● **Problem to solve**
Reproduce every line of the data below word for word, leaving out the pictures.

* Begin Input rows *

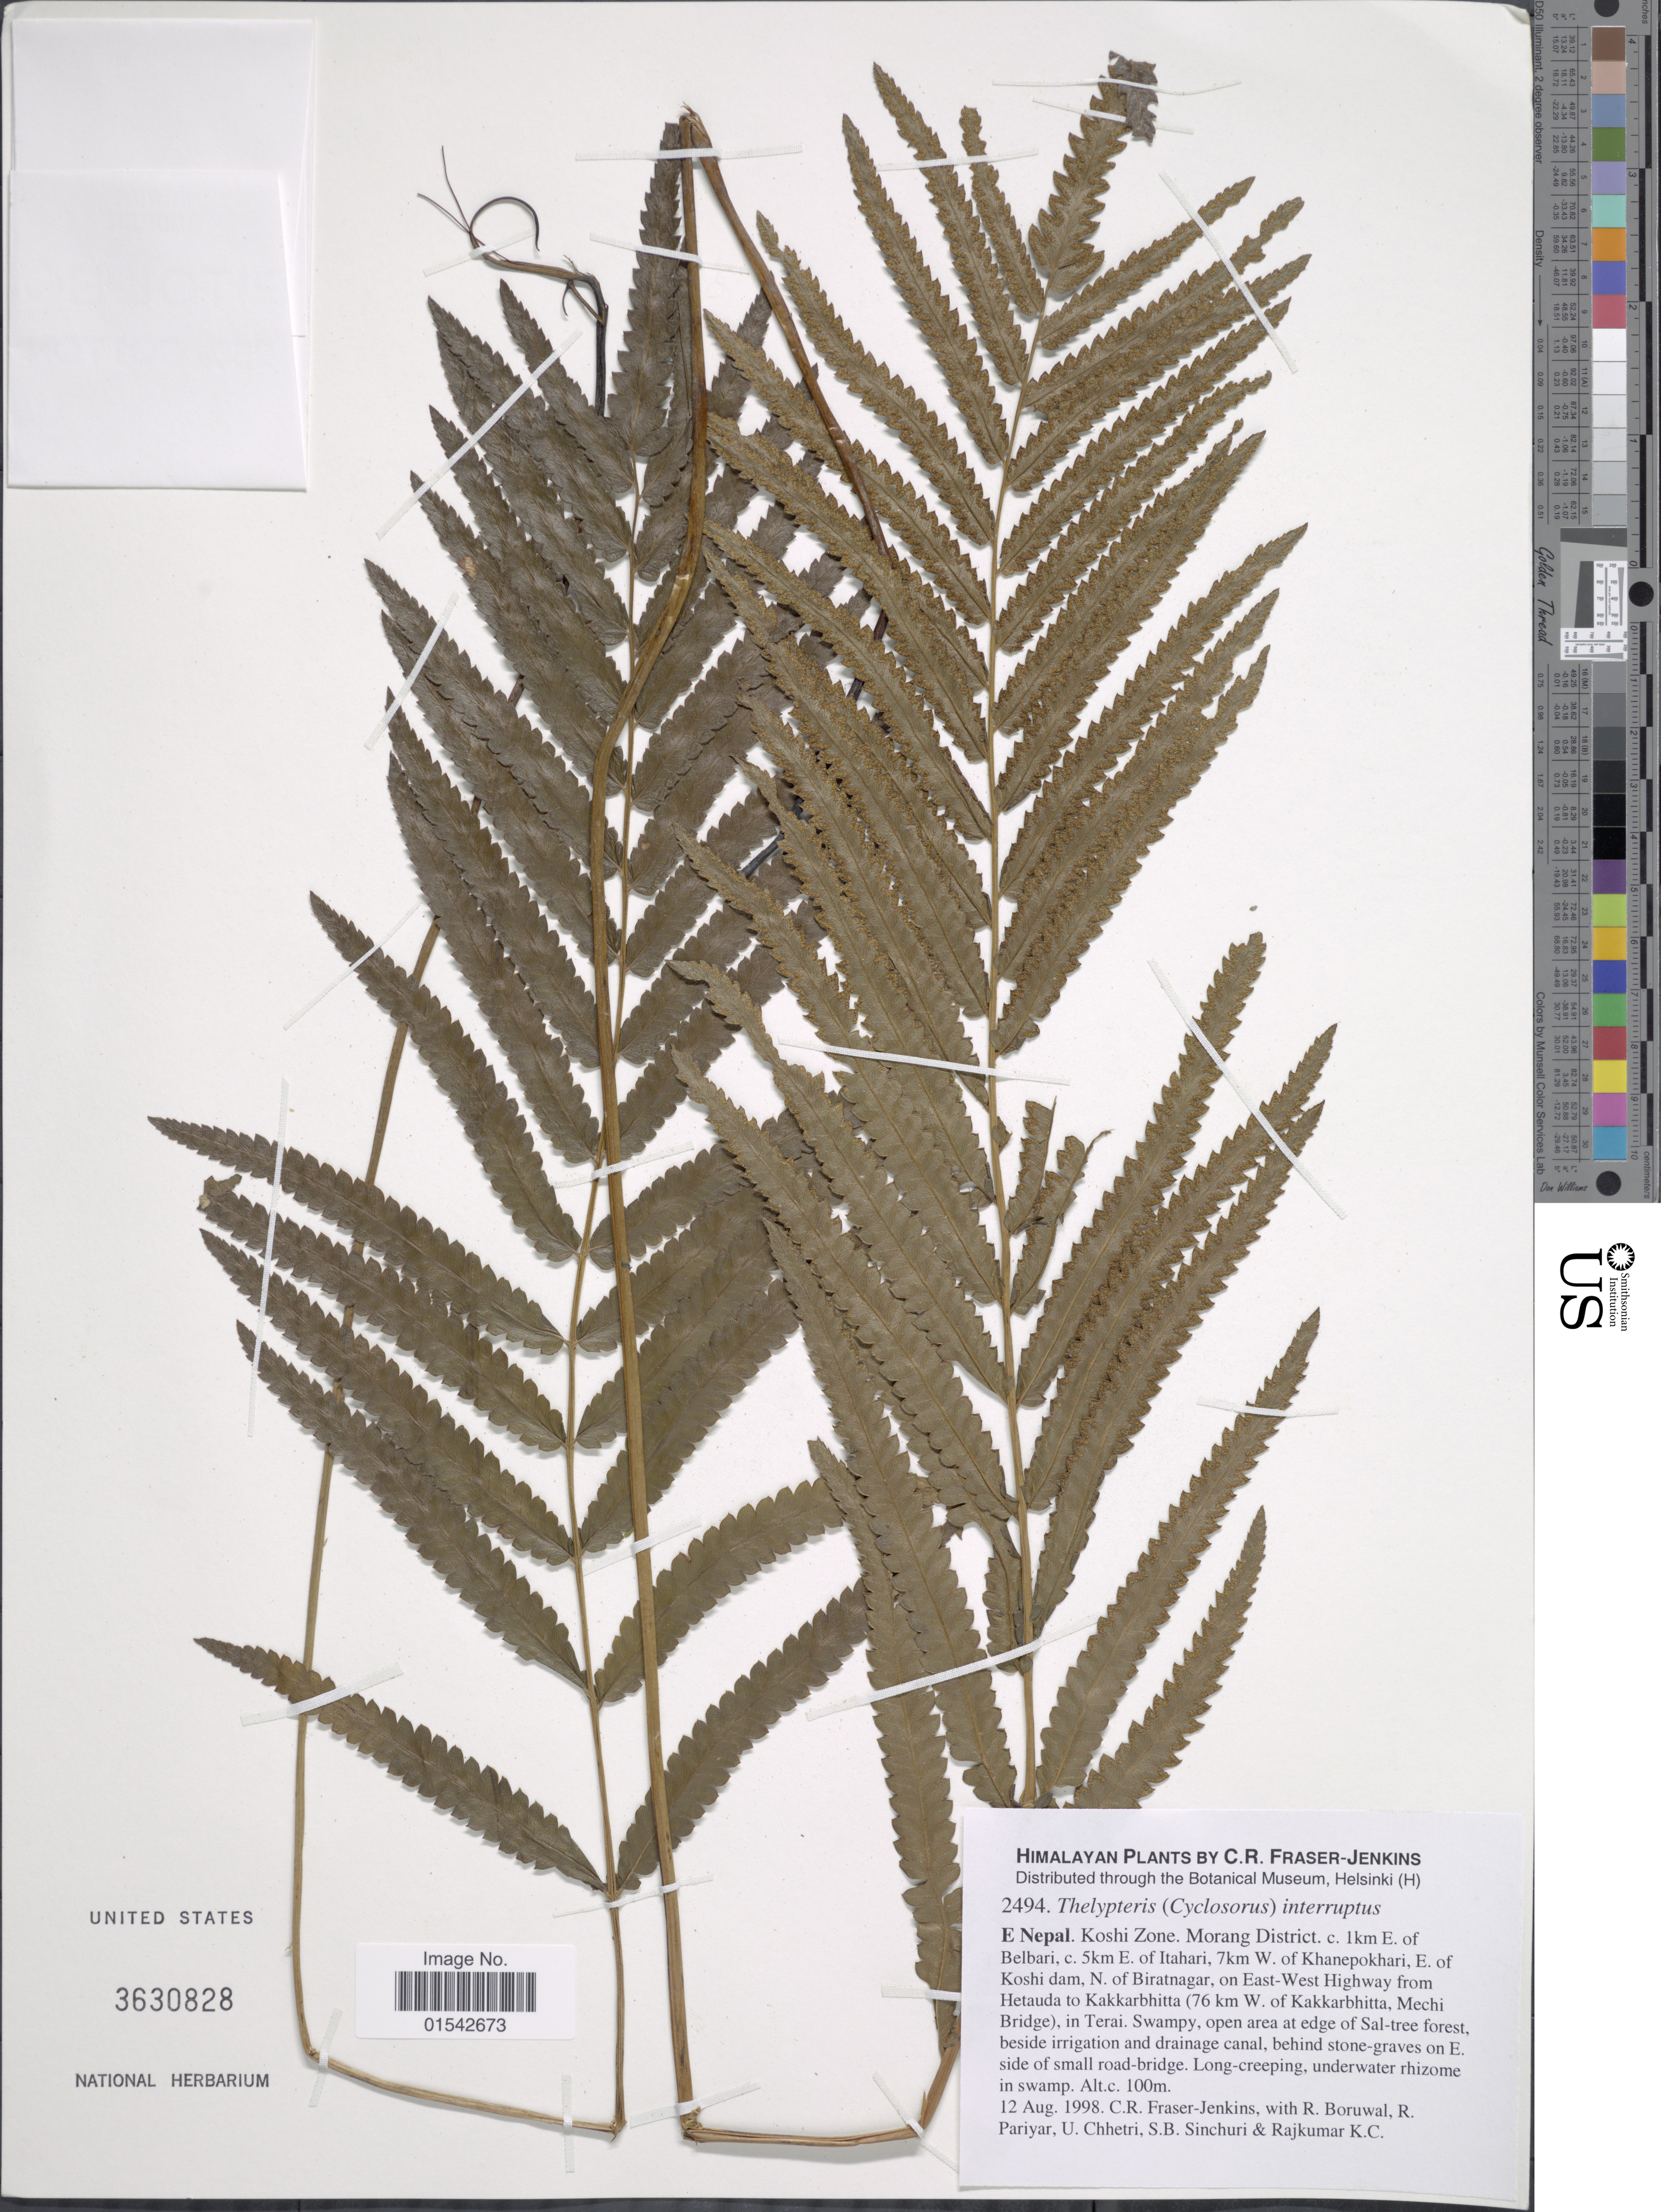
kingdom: Plantae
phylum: Tracheophyta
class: Polypodiopsida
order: Polypodiales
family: Thelypteridaceae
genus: Cyclosorus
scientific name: Cyclosorus interruptus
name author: (Willd.) H. Itô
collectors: C. R. Fraser-Jenkins, R. Boruwal, R. Pariyar, U. Chhetri & et al.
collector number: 2494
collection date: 1998-08-12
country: Nepal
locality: Himalaya, E. Nepal, Koshi Zone, Morang District. c. 1Km E. of Koshi dam, N. of Biratnagar, on East-West Highway from Hetauda to Kakkarbhitta (76 km W. of Kakkarbhita, Mechi Bridge), in Terai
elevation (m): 100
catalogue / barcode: US 3630828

* End Input rows *

● **Final result**
kingdom: Plantae
phylum: Tracheophyta
class: Polypodiopsida
order: Polypodiales
family: Thelypteridaceae
genus: Cyclosorus
scientific name: Cyclosorus interruptus
name author: (Willd.) H. Itô
collectors: C. R. Fraser-Jenkins, R. Boruwal, R. Pariyar, U. Chhetri & et al.
collector number: 2494
collection date: 1998-08-12
country: Nepal
locality: Himalaya, E. Nepal, Koshi Zone, Morang District. c. 1Km E. of Koshi dam, N. of Biratnagar, on East-West Highway from Hetauda to Kakkarbhitta (76 km W. of Kakkarbhita, Mechi Bridge), in Terai
elevation (m): 100
catalogue / barcode: US 3630828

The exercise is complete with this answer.